Roland left an excellent comment reminding me that the addition in an Abelian category (well technically category with finite biproducts) can be defined purely in terms of the direct sum, diagonal and codiagonal maps.
If $f,g : A\to B$ are morphisms, we define $f+g$ to be the composite
$$ A\newcommand\toby\xrightarrow\toby{\Delta_A} A \oplus A\toby{f\oplus g}B\oplus B \toby{\nabla_B} B,$$
where $\Delta_A : A\to A\oplus A$ is the diagonal map and $\nabla_B : B\oplus B\to B$ is the codiagonal.
Then clearly any functor which satisfies $T(f\oplus g)=Tf\oplus Tg$ and $T\Delta_A = \Delta_{TA}$ and $T\nabla_B = \nabla_{TB}$ is additive.
Then as long as $T$ preserves the biproduct (meaning $T(A\oplus B)=TA\oplus TB$ and $T\iota_X=\iota_{TX}$ and $T\pi_X = \pi_{TX}$ for the structure morphisms $\iota_A,\iota_B,\pi_A,$ and $\pi_B$), and $T$ preserves $0$, meaning that $T0 = 0$, $T$ has these properties. (Equality here means up to natural isomorphism.)
This is because $\Delta_A$ is the map such that $\pi_{A,i}\Delta_A=\newcommand\id{\operatorname{id}}\id_A$ for $i=1,2$,
and then taking $T$ of this, we have that $T\Delta_A$ satisfies $\pi_{TA,i}T(\Delta_A)=\id_{TA}$ for $i=1,2$, thus $T\Delta_A=\Delta_{TA}$. A dual argument shows that $T\nabla_B=\nabla_{TB}$, and finally $f\oplus g$ is defined to be the map such that
$$\pi_{B,1}(f\oplus g)\iota_{A,1} = f,$$
$$\pi_{B,2}(f\oplus g)\iota_{A,2} = g,$$
$$\pi_{B,1}(f\oplus g)\iota_{A,2} = 0,$$
and
$$\pi_{B,2}(f\oplus g)\iota_{A,1} = 0.$$
Again, it's not hard to see that the preservation of 0 and the biproduct ensures that $T(f\oplus g)$ satisfies the requirement to be $Tf\oplus Tg$.

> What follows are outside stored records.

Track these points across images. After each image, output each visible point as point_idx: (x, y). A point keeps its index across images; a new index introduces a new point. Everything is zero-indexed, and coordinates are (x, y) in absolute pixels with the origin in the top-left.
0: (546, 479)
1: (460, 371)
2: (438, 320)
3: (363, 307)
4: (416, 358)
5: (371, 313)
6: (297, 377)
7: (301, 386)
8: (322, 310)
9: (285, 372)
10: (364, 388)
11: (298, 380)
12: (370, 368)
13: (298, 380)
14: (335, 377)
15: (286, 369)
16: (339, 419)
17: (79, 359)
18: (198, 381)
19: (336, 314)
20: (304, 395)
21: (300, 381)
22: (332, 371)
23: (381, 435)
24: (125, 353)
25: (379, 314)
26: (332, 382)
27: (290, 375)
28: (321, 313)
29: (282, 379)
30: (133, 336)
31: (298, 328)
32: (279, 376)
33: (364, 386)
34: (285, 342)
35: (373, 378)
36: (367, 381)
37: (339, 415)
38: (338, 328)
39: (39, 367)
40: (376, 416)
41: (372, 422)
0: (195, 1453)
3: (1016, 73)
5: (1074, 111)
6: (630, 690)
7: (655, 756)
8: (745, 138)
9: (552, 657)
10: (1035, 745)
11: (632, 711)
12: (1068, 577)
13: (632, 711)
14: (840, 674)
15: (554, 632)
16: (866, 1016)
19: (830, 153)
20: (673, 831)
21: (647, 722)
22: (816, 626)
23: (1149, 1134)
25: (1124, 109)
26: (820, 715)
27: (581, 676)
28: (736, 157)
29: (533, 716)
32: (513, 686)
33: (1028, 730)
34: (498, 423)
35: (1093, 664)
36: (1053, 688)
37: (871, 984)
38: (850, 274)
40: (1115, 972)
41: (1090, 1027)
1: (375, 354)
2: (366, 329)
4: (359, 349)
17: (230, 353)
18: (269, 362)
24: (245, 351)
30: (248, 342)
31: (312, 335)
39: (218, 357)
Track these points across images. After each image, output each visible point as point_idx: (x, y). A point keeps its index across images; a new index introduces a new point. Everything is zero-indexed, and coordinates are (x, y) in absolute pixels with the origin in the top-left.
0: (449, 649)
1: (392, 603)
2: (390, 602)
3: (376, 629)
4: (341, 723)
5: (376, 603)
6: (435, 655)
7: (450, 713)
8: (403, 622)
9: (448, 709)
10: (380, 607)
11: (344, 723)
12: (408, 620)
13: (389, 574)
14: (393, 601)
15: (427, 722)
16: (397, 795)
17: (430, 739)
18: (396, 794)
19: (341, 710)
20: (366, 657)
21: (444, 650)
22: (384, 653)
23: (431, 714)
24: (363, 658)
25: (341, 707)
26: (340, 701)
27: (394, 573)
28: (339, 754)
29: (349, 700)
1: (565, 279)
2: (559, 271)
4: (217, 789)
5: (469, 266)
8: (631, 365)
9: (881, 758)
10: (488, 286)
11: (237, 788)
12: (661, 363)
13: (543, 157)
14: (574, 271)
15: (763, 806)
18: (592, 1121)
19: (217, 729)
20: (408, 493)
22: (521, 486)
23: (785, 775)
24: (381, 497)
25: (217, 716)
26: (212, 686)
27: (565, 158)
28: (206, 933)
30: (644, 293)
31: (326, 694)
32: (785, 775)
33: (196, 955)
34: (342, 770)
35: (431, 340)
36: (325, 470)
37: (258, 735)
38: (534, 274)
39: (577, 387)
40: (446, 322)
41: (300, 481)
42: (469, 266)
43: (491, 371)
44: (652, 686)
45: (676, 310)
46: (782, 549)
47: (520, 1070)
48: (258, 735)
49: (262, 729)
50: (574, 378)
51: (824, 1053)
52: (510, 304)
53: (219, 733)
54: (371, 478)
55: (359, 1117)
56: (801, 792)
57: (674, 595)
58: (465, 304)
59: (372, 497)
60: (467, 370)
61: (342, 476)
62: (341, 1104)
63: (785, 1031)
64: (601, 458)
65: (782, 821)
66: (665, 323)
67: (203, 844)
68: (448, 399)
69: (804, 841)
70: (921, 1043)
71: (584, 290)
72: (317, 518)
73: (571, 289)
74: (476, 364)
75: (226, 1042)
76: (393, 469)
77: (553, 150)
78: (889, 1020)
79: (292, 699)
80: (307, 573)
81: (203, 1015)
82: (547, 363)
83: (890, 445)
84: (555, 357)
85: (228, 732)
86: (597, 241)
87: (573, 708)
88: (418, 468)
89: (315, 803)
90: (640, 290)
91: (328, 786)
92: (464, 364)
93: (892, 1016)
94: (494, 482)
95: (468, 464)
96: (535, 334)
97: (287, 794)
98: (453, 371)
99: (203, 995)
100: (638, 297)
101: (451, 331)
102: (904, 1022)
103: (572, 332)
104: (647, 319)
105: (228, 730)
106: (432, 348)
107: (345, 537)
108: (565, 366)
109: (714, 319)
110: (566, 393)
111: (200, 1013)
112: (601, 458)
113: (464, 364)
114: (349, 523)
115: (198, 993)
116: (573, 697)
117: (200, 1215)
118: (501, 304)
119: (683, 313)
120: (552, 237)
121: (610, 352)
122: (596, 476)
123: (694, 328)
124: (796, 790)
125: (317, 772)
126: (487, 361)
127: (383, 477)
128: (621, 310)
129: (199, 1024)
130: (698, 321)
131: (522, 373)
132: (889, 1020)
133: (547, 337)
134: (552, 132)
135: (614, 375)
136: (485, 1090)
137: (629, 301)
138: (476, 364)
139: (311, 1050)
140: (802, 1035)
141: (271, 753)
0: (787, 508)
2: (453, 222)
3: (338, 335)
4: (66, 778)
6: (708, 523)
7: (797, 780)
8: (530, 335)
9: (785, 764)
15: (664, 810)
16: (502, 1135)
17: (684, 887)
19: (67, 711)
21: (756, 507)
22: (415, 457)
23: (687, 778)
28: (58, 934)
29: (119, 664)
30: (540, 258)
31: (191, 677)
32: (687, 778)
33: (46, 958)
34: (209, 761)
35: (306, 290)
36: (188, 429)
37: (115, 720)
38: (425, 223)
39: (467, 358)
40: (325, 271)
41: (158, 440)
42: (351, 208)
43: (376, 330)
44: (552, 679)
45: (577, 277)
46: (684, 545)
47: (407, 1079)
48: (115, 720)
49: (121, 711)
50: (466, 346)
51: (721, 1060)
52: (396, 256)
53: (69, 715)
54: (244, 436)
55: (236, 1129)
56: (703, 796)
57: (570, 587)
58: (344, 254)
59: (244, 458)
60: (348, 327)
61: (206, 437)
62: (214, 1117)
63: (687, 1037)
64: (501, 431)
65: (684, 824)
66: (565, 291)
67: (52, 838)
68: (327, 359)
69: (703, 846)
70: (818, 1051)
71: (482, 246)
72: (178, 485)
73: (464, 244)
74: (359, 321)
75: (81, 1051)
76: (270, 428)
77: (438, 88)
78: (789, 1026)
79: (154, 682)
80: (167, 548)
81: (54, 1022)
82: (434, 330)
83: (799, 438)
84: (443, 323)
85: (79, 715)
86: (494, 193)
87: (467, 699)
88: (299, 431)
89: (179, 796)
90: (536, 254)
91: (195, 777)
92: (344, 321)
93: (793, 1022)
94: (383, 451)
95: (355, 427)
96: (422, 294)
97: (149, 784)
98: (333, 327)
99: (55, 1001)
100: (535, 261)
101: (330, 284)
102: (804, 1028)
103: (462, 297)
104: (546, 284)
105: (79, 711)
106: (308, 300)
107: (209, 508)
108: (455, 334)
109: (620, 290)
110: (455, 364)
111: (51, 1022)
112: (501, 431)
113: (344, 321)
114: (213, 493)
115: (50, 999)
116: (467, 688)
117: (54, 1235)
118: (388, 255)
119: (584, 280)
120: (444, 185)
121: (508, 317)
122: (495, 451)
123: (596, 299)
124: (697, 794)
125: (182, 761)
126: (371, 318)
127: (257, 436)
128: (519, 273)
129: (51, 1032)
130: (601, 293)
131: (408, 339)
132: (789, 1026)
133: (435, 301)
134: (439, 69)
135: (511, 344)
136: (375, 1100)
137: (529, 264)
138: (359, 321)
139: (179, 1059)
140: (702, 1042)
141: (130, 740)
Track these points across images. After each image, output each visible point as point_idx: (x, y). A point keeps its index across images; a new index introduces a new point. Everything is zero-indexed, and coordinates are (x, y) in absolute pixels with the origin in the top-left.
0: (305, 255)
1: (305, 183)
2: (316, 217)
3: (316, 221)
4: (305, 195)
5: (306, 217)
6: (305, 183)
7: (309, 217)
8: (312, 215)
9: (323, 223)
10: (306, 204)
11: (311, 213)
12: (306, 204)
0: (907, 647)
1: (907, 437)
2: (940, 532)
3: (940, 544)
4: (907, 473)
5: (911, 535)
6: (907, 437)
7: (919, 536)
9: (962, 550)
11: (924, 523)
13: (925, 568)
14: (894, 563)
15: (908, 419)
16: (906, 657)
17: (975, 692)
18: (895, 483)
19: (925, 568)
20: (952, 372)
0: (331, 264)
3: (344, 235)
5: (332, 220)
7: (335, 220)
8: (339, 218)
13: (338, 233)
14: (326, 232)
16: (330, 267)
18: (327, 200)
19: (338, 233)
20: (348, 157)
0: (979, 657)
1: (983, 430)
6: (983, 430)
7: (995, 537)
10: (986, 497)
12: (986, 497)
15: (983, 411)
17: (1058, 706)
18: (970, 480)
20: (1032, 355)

Finally, if $T$ is left exact, then $T$ preserves $0$ and the biproduct, and thus is additive
(As indicated in my question, I've already proved this, but I figured I'd add it for any future readers)
$T$ preserves $0$
Depending on how you interpret the definition, this is either definitional, (since you can read the definition as implying that you take $T$ of the entire left exact sequence to get the resulting exact sequence) or must be proved, if you take it to mean only that extending the sequence $TA\to TB \to TC$ by zero on the left results in an exact sequence, but it turns out that there's no difference.
Consider
$$ 0 \to 0 \toby{\id_0} 0 \toby{\id_0} 0.$$
This is clearly exact,
so
$$ 0 \to T0 \toby{\id_{T0}} T0 \toby{\id_{T0}} T0$$
is exact, which implies that $$0=\ker \id_{T0} = T0=\operatorname{im}_{\id_{T0}},$$
as desired.
$T$ preserves the biproduct
Proof:
We know $\pi_A\iota_A =\id_A$, so $(T\pi_A)(T\iota_A)=\id_{TA}$. This also applies to $\pi_B\iota_B$, so $T\pi_B$ must be an epimorphism. Hence, exactness of
$$0\to A \toby{\iota_A} A\oplus B \toby{\pi_B} B \to 0$$
not only implies exactness of
$$0\to TA \toby{T\iota_A} T(A\oplus B) \toby{T\pi_B} TB, $$
but actually the exactness of
$$0\to TA \toby{T\iota_A} T(A\oplus B) \toby{T\pi_B} TB \to 0,$$
and the fact that $(T\pi_A)(T\iota_A)=\id_{TA}$ implies that this exact sequence is split, giving
$T(A\oplus B) \simeq TA\oplus TB$.
Best Answer
You have the right idea, but you really need the bottom row to be exact at $K$ and not necessarily at $A$.
Indeed, to get the factorisation of $U\to A_j$ through $K_j$ you need to prove that the composition $U\to A_j\to B_j$ is zero, and for this you only need to know that $K\to A\to B$ is zero, which is weaker than exactness at $A$.
On the other hand, to prove that the second leg of the pullback commutes, you use the uniqueness of the factorisation through $K$, or in other words, the fact that $K\to A$ is a monomorphism, which is equivalent to the exactness of $0\to K\to A$ at $K$.